Quarante ans plus tard ce sont les personnages de Sexe entre amis qui se plaignent d'avoir été bernés par le grand amour des films hollywoodiens. Leur cynisme semble n'être que l'effet d'un romantisme déçu n'attendant que la bonne occasion pour se manifester. Mais les questions ne sont pas les mêmes, car les personnages de Sexe entre amis ont la vacuité des monstres et sont orphelins d'un cinéma qu'ils ne comprennent plus. Minnie aimait le cinéma, et le détestait de l'avoir trop aimé, on a beau dire, c'est un amour qui se construit toujours contre le monde. L'amour, elle en avait et elle y trouvait son écho dans le cinéma. C'était le monde qui était trop méchant, et on peut se passer de cinéma, mais pas d'un rapport au monde, alors le monde posera toujours problème.

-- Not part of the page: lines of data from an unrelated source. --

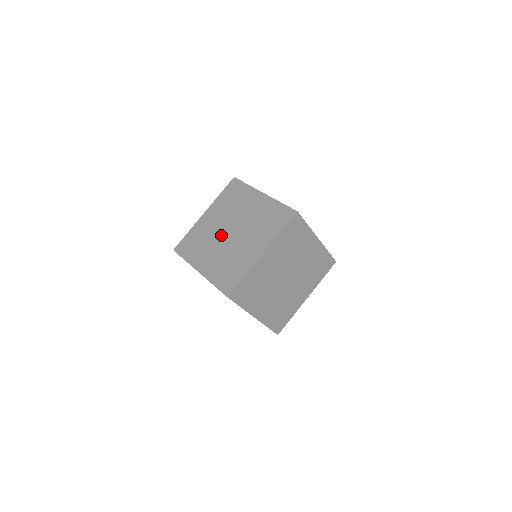
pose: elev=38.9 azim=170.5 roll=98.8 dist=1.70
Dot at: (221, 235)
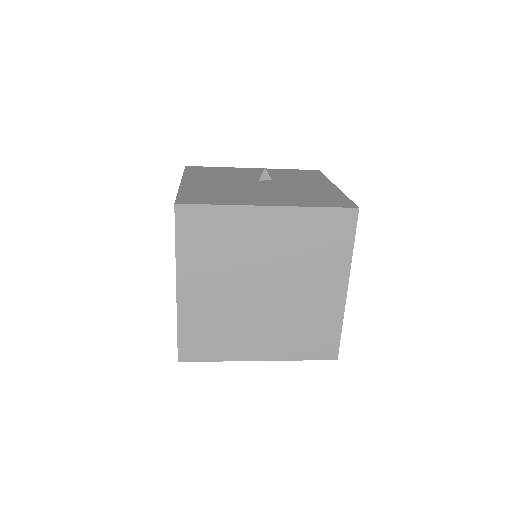
Dot at: (250, 302)
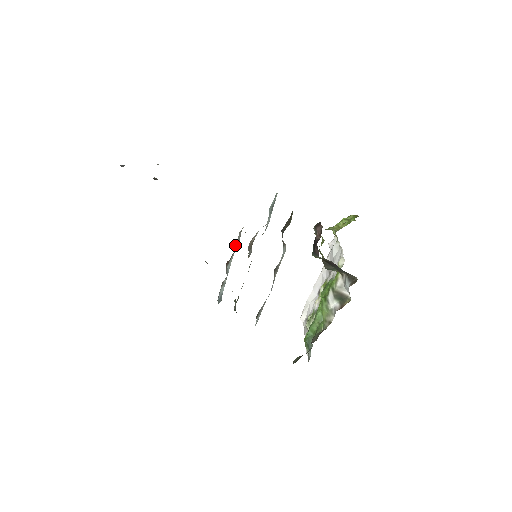
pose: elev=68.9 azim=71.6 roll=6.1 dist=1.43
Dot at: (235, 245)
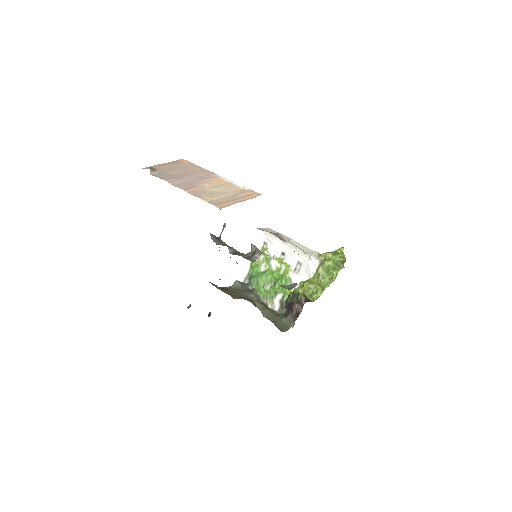
Dot at: occluded
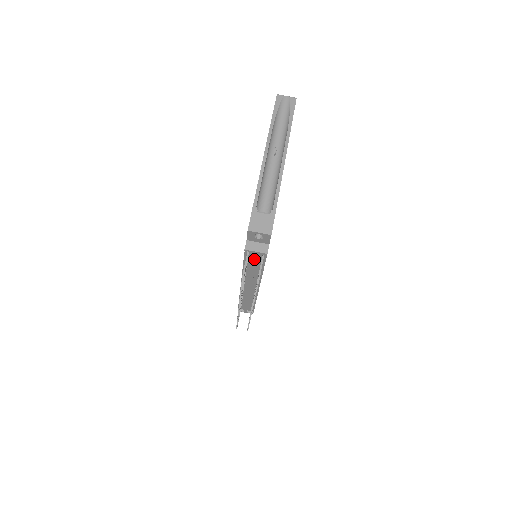
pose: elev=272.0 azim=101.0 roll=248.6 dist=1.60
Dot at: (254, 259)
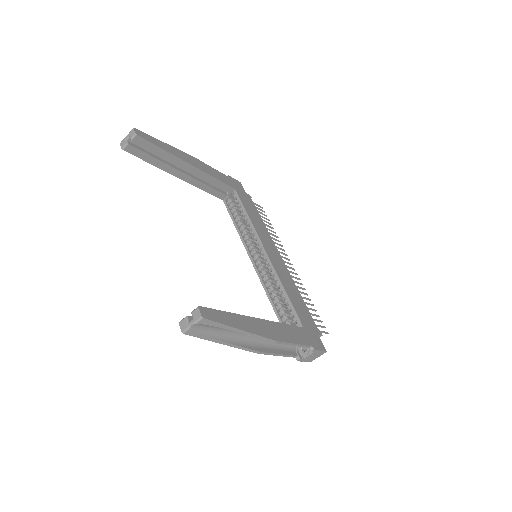
Dot at: occluded
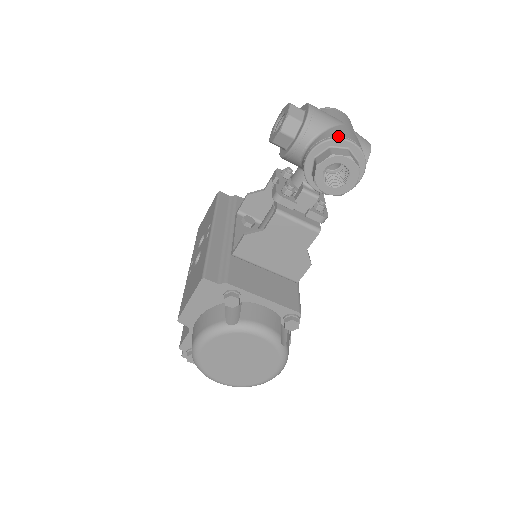
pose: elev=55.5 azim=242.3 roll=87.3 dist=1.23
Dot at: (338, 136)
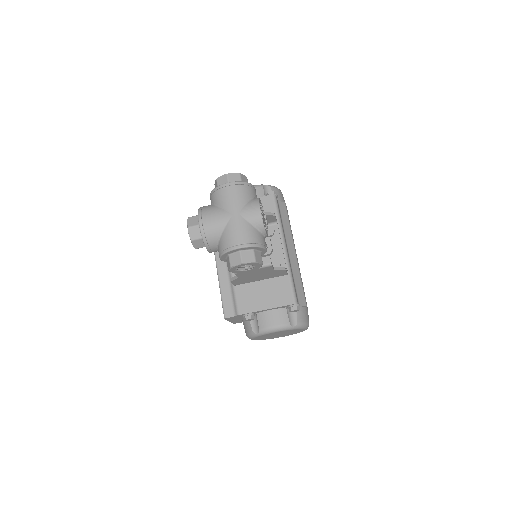
Dot at: (227, 248)
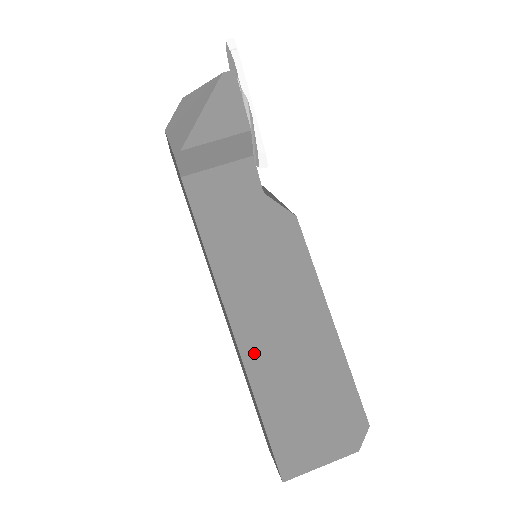
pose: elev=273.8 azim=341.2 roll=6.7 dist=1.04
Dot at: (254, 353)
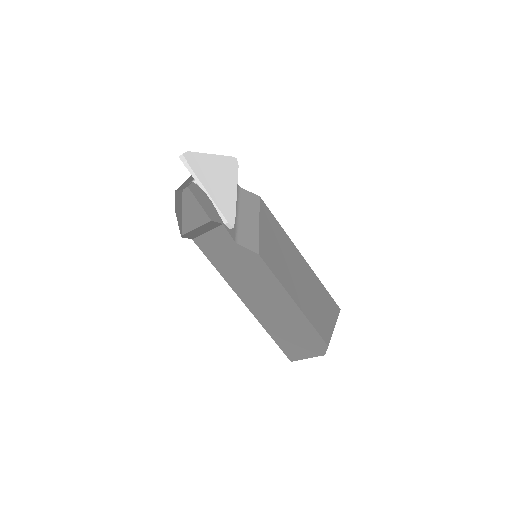
Dot at: (260, 315)
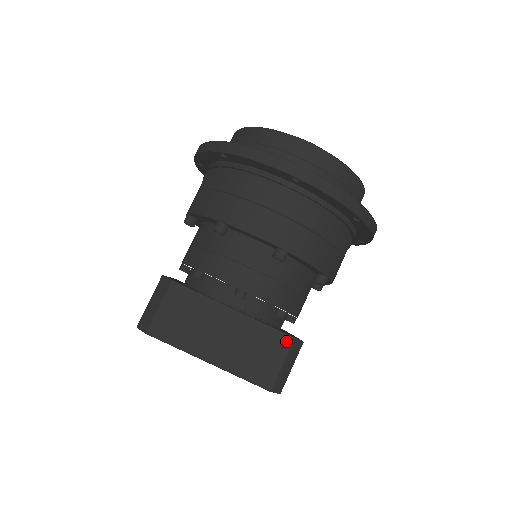
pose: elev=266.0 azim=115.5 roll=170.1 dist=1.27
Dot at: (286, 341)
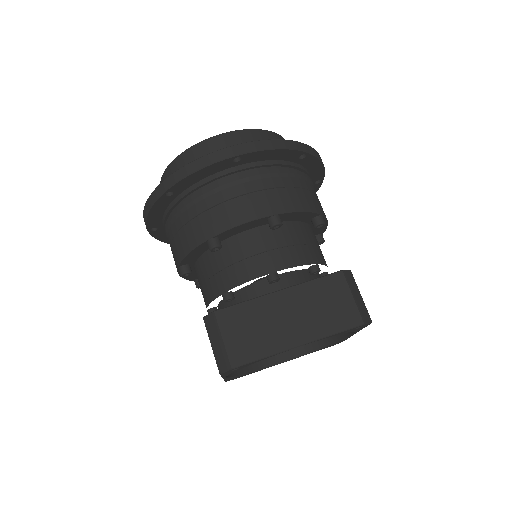
Dot at: (338, 278)
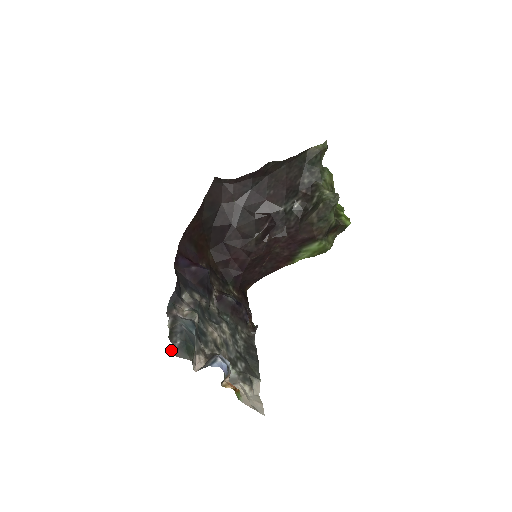
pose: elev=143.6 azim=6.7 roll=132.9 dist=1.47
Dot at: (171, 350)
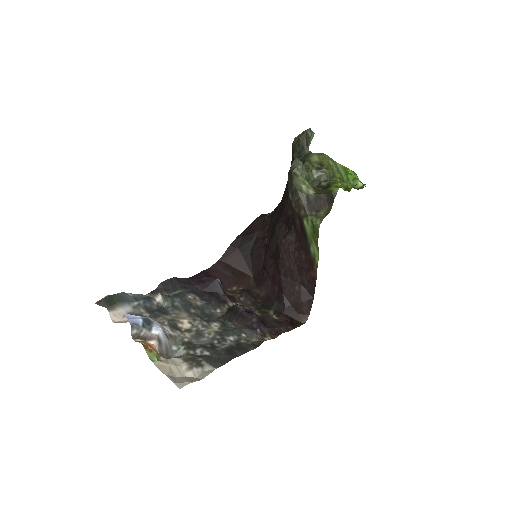
Dot at: (98, 301)
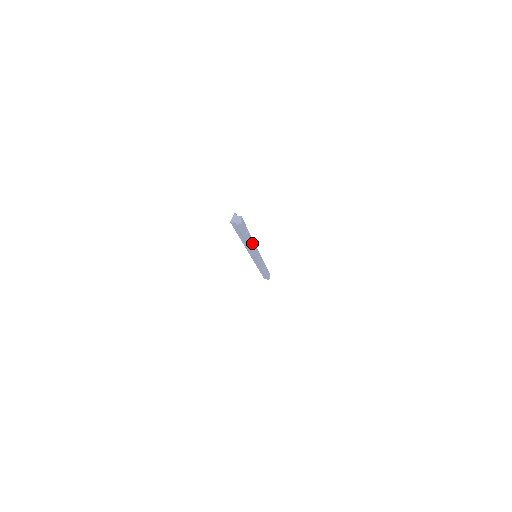
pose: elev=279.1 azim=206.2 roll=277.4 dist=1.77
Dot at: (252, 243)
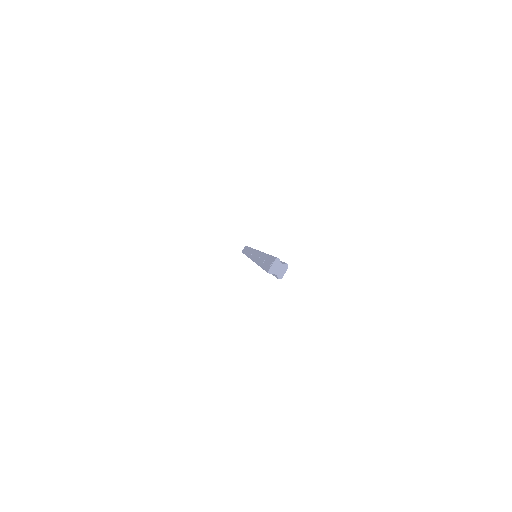
Dot at: occluded
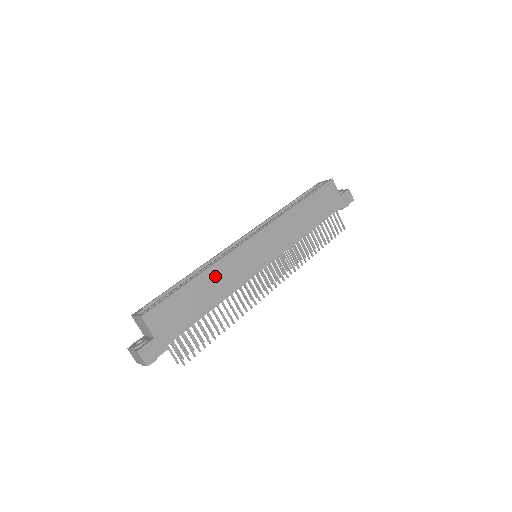
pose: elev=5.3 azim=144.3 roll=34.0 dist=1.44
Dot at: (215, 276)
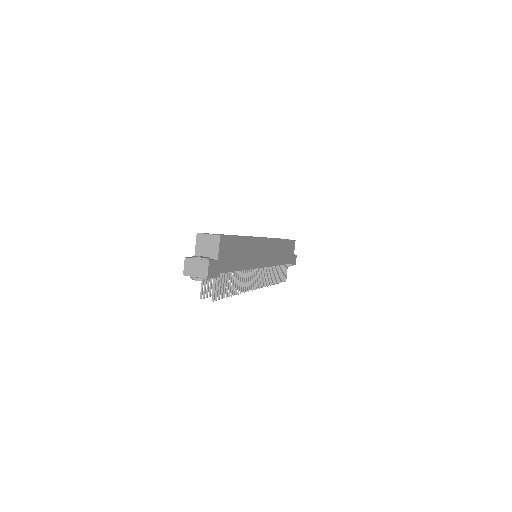
Dot at: (249, 247)
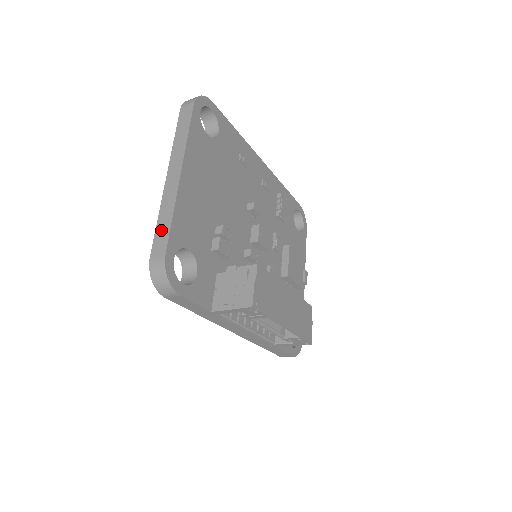
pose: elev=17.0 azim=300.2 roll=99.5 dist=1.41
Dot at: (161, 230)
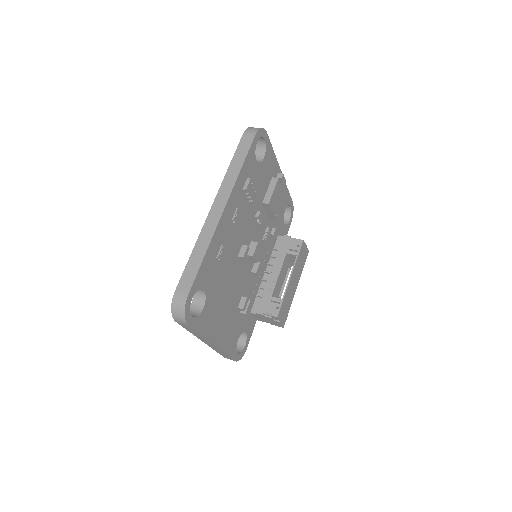
Dot at: (223, 355)
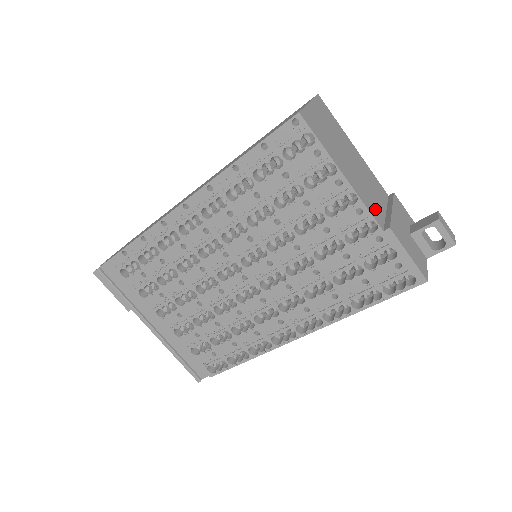
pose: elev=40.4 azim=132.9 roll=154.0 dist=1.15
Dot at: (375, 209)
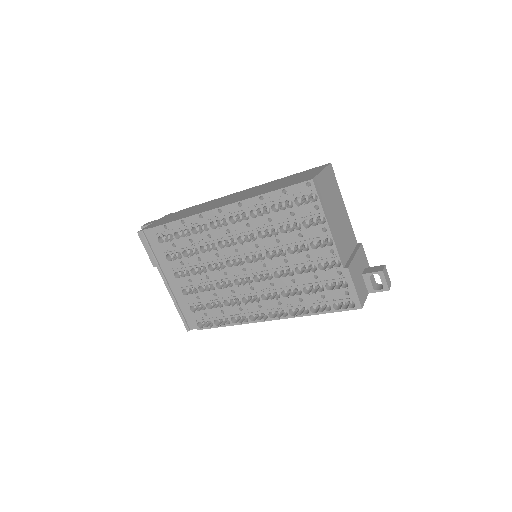
Dot at: (343, 252)
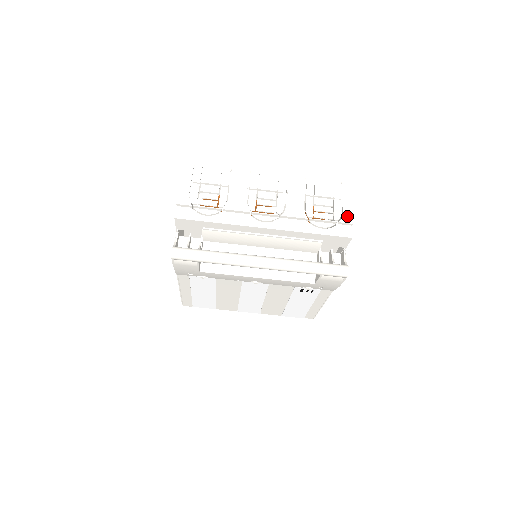
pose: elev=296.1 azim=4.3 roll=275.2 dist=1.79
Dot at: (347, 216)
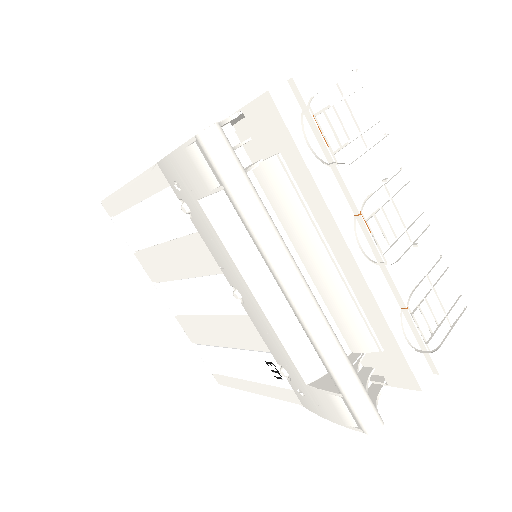
Dot at: (442, 356)
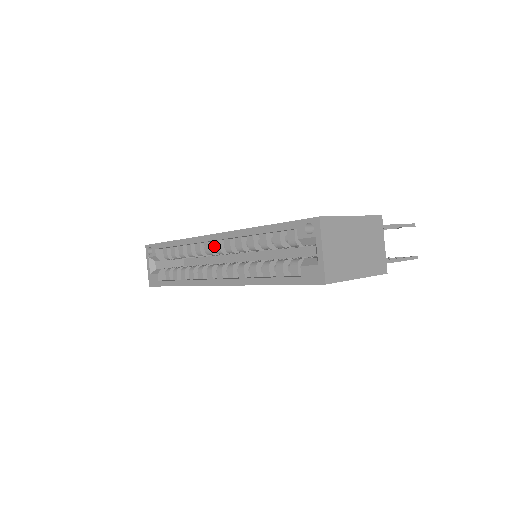
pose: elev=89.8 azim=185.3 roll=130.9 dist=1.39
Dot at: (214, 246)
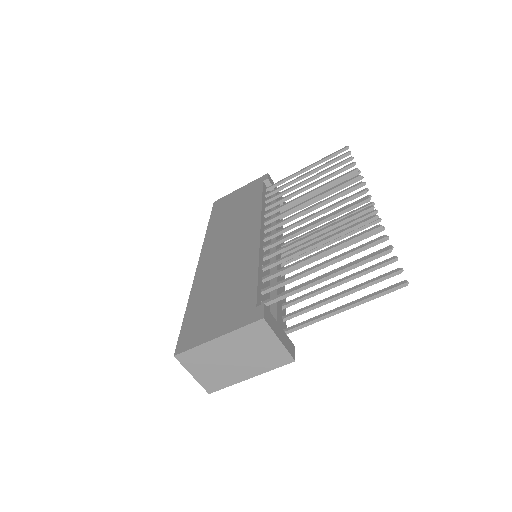
Dot at: occluded
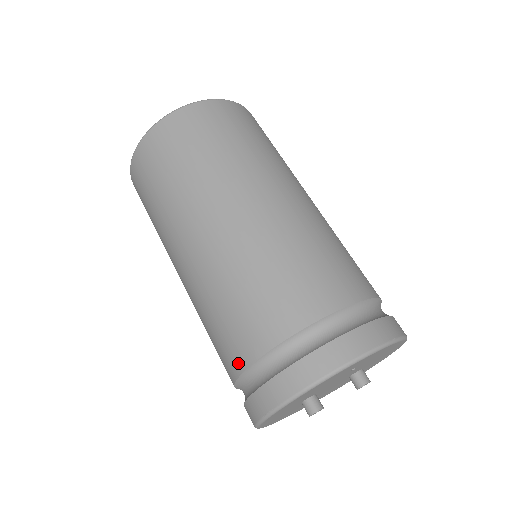
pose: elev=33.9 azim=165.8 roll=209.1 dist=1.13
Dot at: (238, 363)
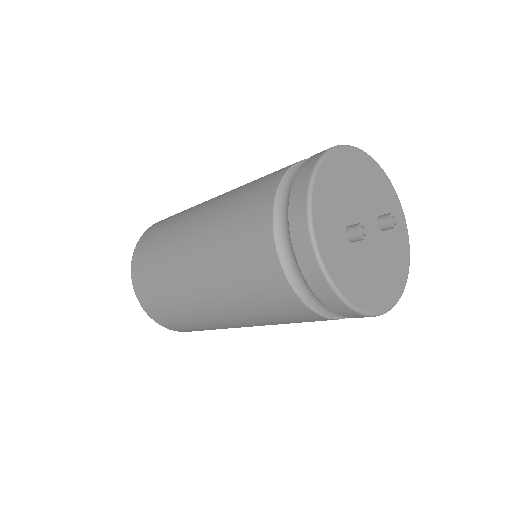
Dot at: (266, 237)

Les personnages de Sexe entre amis miment le manque de ce qu'ils ne comprennent plus, un manque qui est double : un manque qui les concerne et un autre qui concerne le monde, inutile de dire qu'à trop y réfléchir ils finissent par se confondre. Car le problème n'est pas tant de savoir si l'amour existe que de comprendre que pour qu'il puisse exister encore faut-il que nous puissions exister véritablement. Ici le cinéma constitue l'outil paradoxal de nos existences en ce qu'il est un miroir d'un état de choses, de nos existences, et possibilité de leur dépassement qui se fait toujours à notre image et dans les limites (robustes mais négociables) de cet état de choses, en tant qu'il reste miroir.